3.5.13

Fanfaras


Empezó como empieza todo, con los metales interrumpiendo el silencio de los ángeles. El aire se partió en un, dos, tres, cuatro, un dos tres cuatro, y se perdió el piso. Pronto todo se volvió un caos envuelto por la extraña armonía de brazos agitados y caderas al borde del quebranto. Los gritos surgían de aquí y de allá, todas las voces vueltas una, todos los cuerpos un mar, premonición de la tormenta.

Para el ojo distante y ajeno, aquello no tenía explicación ni razón de ser, miraban extrañados o pasaban de largo, indiferentes. Para el ojo ubicado en medio del huracán, ese día no tenía otra razón de ser sino ese instante, ese lugar preciso.

Pronto comenzó a sentirse más ligero, el peso de los días, del trabajo y de la vida misma, se diluía con esa danza heterogénea y primitiva de la que era participe. Sólo a ratos, un pensamiento invadía su cuello obligándolo a buscar algo que no hallaría entre la multitud. Los metales no cesan, el viento los lleva más allá de la muerte.

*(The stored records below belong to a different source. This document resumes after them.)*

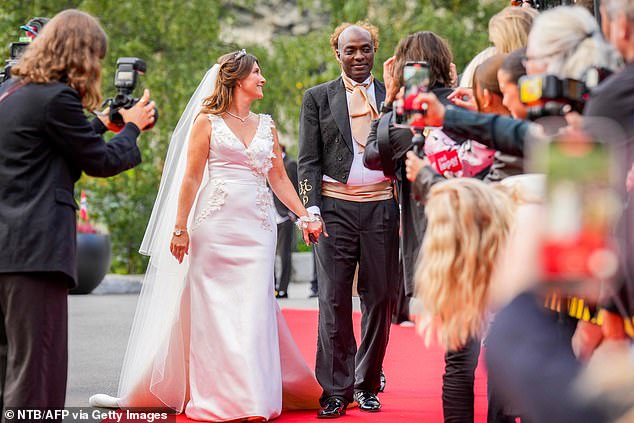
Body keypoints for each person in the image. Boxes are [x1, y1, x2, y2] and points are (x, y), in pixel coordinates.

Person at [90, 50, 323, 421]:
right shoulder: (207, 122)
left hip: (258, 229)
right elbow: (191, 178)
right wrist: (179, 227)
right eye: (257, 73)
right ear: (236, 80)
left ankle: (253, 398)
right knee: (214, 313)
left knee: (254, 311)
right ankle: (219, 396)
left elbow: (278, 176)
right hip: (215, 228)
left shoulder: (266, 125)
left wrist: (304, 215)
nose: (262, 79)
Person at [0, 9, 155, 411]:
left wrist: (102, 122)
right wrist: (134, 127)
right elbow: (99, 162)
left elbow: (51, 143)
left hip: (7, 251)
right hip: (36, 253)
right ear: (80, 54)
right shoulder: (56, 96)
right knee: (37, 373)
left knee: (9, 368)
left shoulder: (11, 92)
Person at [298, 22, 399, 418]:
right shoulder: (317, 98)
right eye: (350, 50)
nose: (359, 57)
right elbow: (307, 161)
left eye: (365, 49)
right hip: (333, 210)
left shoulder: (392, 96)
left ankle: (368, 383)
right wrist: (311, 210)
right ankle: (336, 391)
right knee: (333, 299)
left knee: (380, 298)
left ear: (375, 50)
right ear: (337, 54)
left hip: (382, 207)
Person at [274, 144, 298, 299]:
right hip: (270, 213)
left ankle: (283, 288)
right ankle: (273, 287)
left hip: (285, 216)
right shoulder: (268, 163)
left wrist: (294, 213)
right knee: (269, 254)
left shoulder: (290, 164)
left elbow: (295, 187)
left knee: (284, 254)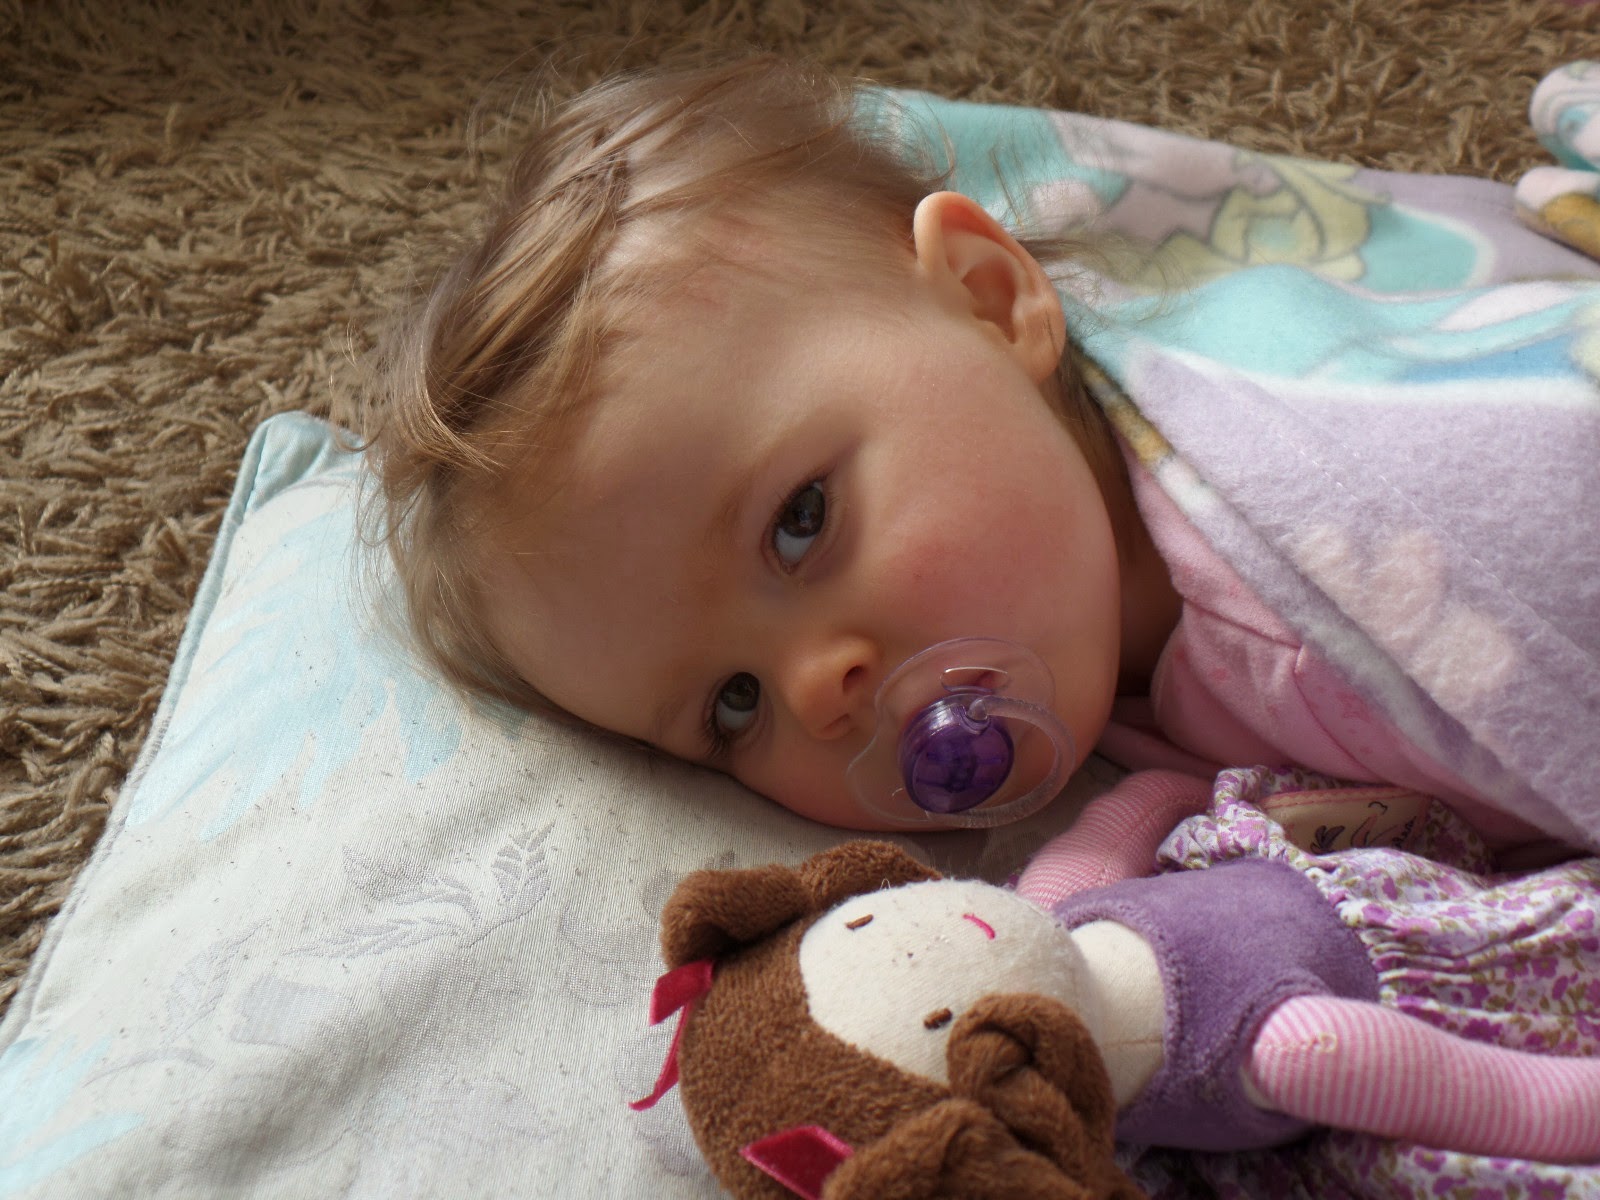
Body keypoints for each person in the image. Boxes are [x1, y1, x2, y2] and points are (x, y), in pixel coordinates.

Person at [362, 55, 1600, 851]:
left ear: (993, 300)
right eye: (732, 706)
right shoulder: (1099, 631)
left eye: (800, 522)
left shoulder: (1388, 528)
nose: (818, 692)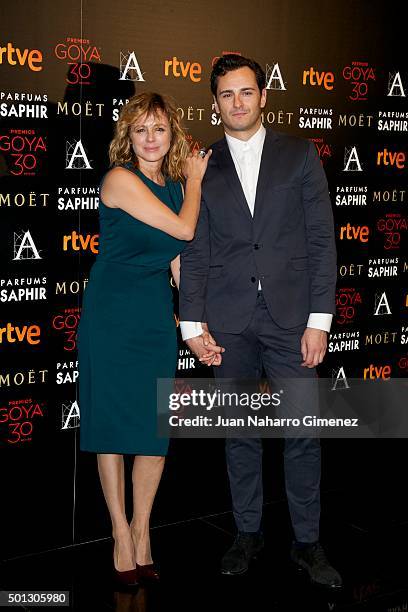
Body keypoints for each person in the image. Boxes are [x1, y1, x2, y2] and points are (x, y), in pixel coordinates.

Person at [179, 55, 342, 588]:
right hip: (229, 322)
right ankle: (247, 533)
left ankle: (307, 543)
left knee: (302, 435)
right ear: (215, 103)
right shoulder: (202, 165)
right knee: (239, 434)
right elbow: (196, 249)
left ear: (263, 96)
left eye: (246, 92)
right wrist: (191, 324)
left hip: (293, 320)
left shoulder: (300, 154)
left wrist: (320, 319)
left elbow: (321, 240)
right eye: (227, 95)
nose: (238, 102)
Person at [77, 92, 213, 587]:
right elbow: (184, 228)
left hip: (154, 319)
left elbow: (177, 261)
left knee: (153, 435)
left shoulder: (176, 186)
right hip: (112, 317)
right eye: (141, 130)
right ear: (127, 137)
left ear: (172, 133)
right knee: (113, 428)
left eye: (159, 128)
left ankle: (143, 530)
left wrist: (195, 328)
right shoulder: (119, 180)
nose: (151, 138)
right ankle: (118, 532)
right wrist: (197, 180)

De pronto llegó una calma inexplicable, el canto de un coro de sirenas venidas del viejo mundo penetró en los huesos de él, de todos; se trataba de un canto triste surgido de las entrañas de la ciudad, era el triste orgasmo colectivo que todos esperaban pero que no creían posible, la tierra se abrió y el cielo se tornó oscuro.

Aquellos ángeles, antes acallados, prorrumpieron en llanto, un llanto dulce y puro, uno que brotaba del cielo y de cada uno de aquellos cuerpos.

Su cuello se liberó de toda presión, ya no hacía falta girar ni buscar entre las sombras. Ahí estaba ella, con toda su belleza, en medio del ruido y la calma, entre los cabellos agitados y los pies tratando de tocar el cielo. Ahí estaba, con el llanto, con él: bajo su sombra.

Devino la calma y cada quien se retiró con su soledad a cuestas. Con ese esbozo de sonrisa que la memoria reconstruirá años más tardes, con los metales interrumpiendo el silencio.